Security scanner for Model Context Protocol (MCP) with capability graph analysis. Detects emergent attack chains across multi-server AI agent deployments that no individual tool scan can find.
MCP-Lattice
Open-source MCP security scanner with capability graph analysis.
The Problem
The Model Context Protocol (MCP) ecosystem has grown to over 10,000 servers, yet there is no comprehensive security tool to audit them. At least 25 CVEs and disclosure reports have documented vulnerabilities across tool poisoning, prompt injection, SSRF, and auth bypass classes. Existing scanners cover only a fraction of the attack surface and none analyze cross-server attack chains. MCP-Lattice fills that gap.
What MCP-Lattice Does
- Auto-discovers MCP configurations for Claude Desktop, Cursor, Windsurf, VS Code, and Gemini CLI
- 34 detection templates covering prompt injection, tool poisoning, code execution, auth bypass, data exfiltration, supply chain, privilege escalation, and DoS
- 4-layer detection pipeline: L1 Pattern matching (<1ms), L2 Semantic analysis (~20ms), L3 Capability graph (~50ms), L4 Causal/LLM (planned)
- 4 output formats: terminal table, JSON, SARIF (for CI/CD), and HTML
Quick Start
Install
go install github.com/panavinsingh/MCP-Lattice/cmd/mcp-lattice@latest
Or download a prebuilt binary from the releases page.
Run
mcp-lattice scan # auto-discover and scan all MCP servers
mcp-lattice scan --config ~/.config/claude/claude_desktop_config.json # scan a specific config
mcp-lattice scan --format sarif -o results.sarif # SARIF output for CI
mcp-lattice scan --severity high # only high and critical findings
What It Finds
- Tool poisoning with hidden instructions
- Prompt injection via tool descriptions and parameters
- SSRF-prone parameters with no allowlists
- Zero-auth servers exposed to the network
- Toxic tool combinations across servers
- Data exfiltration paths (filesystem to HTTP)

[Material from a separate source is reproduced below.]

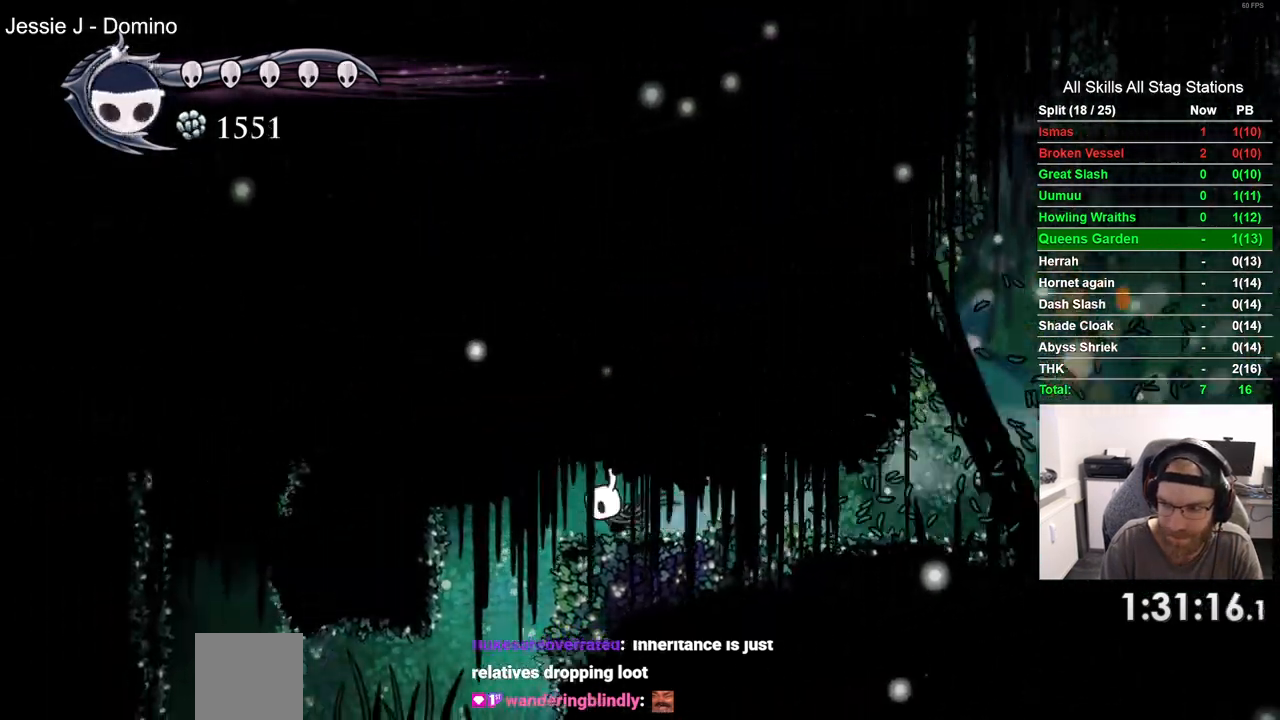
{"buttons": ["DPAD_LEFT"], "left_stick": "center", "right_stick": "center", "events": []}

- Privilege escalation through capability chaining
- Supply chain risks in server dependencies
Capability Graph Analysis
MCP-Lattice builds a capability graph across all configured MCP servers, modeling what each tool can read, write, execute, and transmit. It then searches for cross-server attack chains -- for example, a filesystem-read tool on one server combined with an HTTP-send tool on another creates an exfiltration path. This is the key differentiator: no other scanner detects multi-server toxic combinations.
Results
We scanned 100 MCP servers from the npm registry:
| Metric | Value | |---|---| | Total findings | 1,275 (759 Critical, 505 High, 11 Medium) | | Cross-server attack chains | 1,082 (84.9% of findings) | | Servers with findings | 45.3% | | False positive rate | 0% | | Top vulnerable servers | Heroku (116), Notion (94), CircleCI (89), Salesforce (55) |
Contributing
We welcome contributions -- especially new detection templates, which are the easiest way to get started.
- SECURITY.md -- reporting vulnerabilities in MCP-Lattice itself
- TEMPLATE_AUTHORING.md -- writing custom detection templates
- CONTRIBUTING.md -- development setup and pull request process
Documentation
- Architecture -- detection pipeline and system design
- Threat Model -- MCP threat taxonomy and attack classes
- Template Authoring -- YAML template schema reference
- Contributing -- development workflow and code style
- Security -- vulnerability disclosure policy
License
Apache License 2.0. See LICENSE for the full text.